Shubhra Gupta of Indian Express gave the film a low rating of 1.5/5 stars, calling it a re-imagining of Ramayan and its million stories, criticizing it as "an out-dated, overblown rehash of the director's previous films", while Rohit Vats of Hindustan Times gave the film only 2/5 stars, calling it "as a film straight out of the '80s" rehashing the director's same formula, but appreciated music director Himesh Reshammiya and lead actor Salman Khan as "quite likeable and his comic timing has gotten better". Anna MM Vetticad of First Post thrashed the film as "half-baked, lifeless, low-IQ film with its juvenile humour and family politics that resembles circumstances in the cheapest saas-bahu soaps now running on Hindi fiction TV." and "lacks even the few qualities that made his earlier ventures bearable". Sukanya Verma of Rediff.com rated the film a 2.5/5 stars stating, "PRDP sticks to its beliefs on sibling affection, family values and coy courtship and takes a lengthy route to assert so. Yet it is not the predictability but the lop-sided sentimentality of the director's narrative that hurts PRDP's intentions the most." She criticized the director for recycling "men versus women sporting contests, midnight kitchen rendezvous and the pristine aura of Prem", but appreciated the performance of Salman Khan even though it never matched his previous Bajrangi Bhaijaan act.

== Box office ==

=== India ===
The gross collections of the film was ₹550 million on the first day, which is highest in India.
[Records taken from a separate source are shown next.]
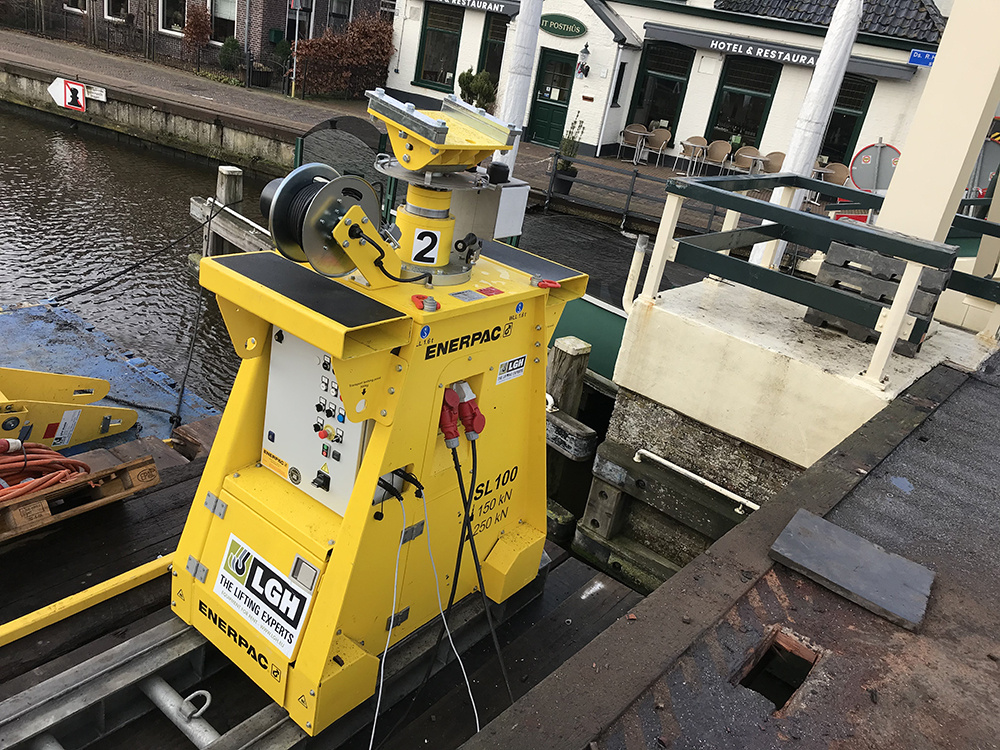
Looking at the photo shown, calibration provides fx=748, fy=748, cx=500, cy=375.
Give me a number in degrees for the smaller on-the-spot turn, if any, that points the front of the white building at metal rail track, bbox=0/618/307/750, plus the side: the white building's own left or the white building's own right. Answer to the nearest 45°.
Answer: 0° — it already faces it

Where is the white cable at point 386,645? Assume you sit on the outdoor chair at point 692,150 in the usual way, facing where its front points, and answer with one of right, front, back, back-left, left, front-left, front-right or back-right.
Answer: front-left

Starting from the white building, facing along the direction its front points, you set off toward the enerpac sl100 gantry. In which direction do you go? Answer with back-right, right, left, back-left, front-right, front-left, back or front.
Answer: front

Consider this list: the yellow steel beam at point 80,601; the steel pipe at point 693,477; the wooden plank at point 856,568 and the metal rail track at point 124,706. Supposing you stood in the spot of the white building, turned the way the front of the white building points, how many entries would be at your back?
0

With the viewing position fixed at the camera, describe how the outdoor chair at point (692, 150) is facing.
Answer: facing the viewer and to the left of the viewer

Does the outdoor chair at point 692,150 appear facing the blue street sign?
no

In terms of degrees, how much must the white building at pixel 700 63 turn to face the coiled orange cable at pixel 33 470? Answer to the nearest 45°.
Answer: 0° — it already faces it

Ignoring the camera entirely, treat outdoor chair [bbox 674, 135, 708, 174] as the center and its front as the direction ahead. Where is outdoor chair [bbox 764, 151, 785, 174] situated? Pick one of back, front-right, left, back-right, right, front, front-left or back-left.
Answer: back-left

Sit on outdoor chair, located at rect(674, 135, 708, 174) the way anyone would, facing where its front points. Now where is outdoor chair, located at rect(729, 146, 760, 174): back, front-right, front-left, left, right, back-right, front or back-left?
back-left

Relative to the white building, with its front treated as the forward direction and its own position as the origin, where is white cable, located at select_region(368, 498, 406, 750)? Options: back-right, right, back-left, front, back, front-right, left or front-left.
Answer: front

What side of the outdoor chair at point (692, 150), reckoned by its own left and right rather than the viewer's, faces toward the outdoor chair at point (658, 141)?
right

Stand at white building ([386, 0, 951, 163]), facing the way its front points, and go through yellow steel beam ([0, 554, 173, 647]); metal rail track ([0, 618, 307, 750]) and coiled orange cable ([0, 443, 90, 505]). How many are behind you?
0

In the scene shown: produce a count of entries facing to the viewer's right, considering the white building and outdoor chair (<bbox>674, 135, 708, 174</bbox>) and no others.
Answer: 0

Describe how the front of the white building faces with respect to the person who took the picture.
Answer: facing the viewer
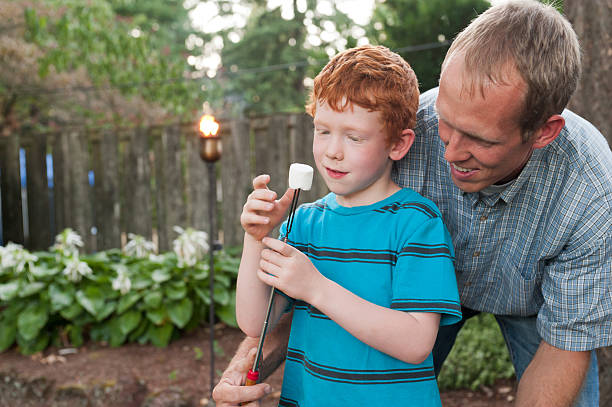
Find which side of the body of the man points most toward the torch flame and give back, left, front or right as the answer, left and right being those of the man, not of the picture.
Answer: right

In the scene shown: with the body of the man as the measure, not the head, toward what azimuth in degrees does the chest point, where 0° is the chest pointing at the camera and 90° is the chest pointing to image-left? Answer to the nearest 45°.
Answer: approximately 45°

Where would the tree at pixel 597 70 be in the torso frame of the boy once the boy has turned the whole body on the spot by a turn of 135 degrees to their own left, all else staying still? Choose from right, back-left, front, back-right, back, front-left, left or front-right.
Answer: front-left

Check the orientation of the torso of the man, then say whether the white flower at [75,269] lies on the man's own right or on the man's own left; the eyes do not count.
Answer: on the man's own right

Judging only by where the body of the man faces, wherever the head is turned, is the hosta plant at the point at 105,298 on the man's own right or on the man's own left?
on the man's own right

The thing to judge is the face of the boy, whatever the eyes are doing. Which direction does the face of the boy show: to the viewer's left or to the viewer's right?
to the viewer's left

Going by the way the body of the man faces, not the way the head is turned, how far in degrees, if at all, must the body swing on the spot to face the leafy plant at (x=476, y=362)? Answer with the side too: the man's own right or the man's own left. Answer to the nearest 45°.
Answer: approximately 135° to the man's own right

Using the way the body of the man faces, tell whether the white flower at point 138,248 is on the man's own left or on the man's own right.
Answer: on the man's own right
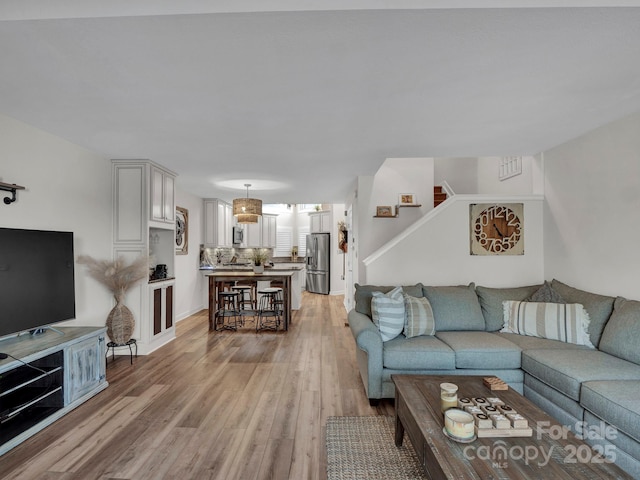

The film grossed ₹587 million in Mumbai circuit alone from its first week and earned second-highest first week gross in that circuit after PK.

== Music ==

The soundtrack features 10 songs, composed by Himesh Reshammiya and lyrics were written by Irshad Kamil. While Sanjoy Chowdhury composed the original background score for the film.
T-Series acquired the music rights of the film at a cost of ₹170 million, which was the biggest music deal for any Bollywood film till that date.

The first song, "Prem Leela" was released as a single on October 7, 2015. The full music album was released on 10 October 2015.

== Awards ==

BIG Star Entertainment Awards
Year: Category; Nominee; Result
2015: Most Entertaining Actor of the Year; Salman Khan; Won
Most Entertaining Actor – Female in a Romantic role: Sonam Kapoor; Won
Most Entertaining Film of the Year: Rajshri Production; Won
Most Entertaining Music: Himesh Reshammiya; Won
Most Entertaining Song (Prem Ratan Dhan Payo): Himesh Reshammiya; Nominated
Most Entertaining Singer (Female): Palak Mucchal (Prem Ratan Dhan Payo); Won
Best Choreography (Prem Ratan Dhan Payo): Radhika Rao/Vinay Sapru; Nominated
Stardust Awards
Year: Category; Nominee; Result
2016: Best Music Director; Himesh Reshammiya; Nominated
Best Singer Female: Palak Muchhal (Prem Ratan Dhan Payo); Won
Star Guild Awards
Year: Category; Nominee; Result
2016: Best Singer Female; Palak Muchhal (Prem Ratan Dhan Payo); Won
Filmfare Awards
Year: Category; Nominee; Result
2016: Best Singer – Female; Palak Muchhal (Prem Ratan Dhan Payo); Nominated
Zee Cine Awards
Year: Category; Nominee; Result
2016: Best Song of the Year; Himesh Reshammiya (Prem Ratan Dhan Payo); Won

== Game ==
An official game titled Prem Game, based on this film has been released by Hungama Digital, for Android mobile phone users.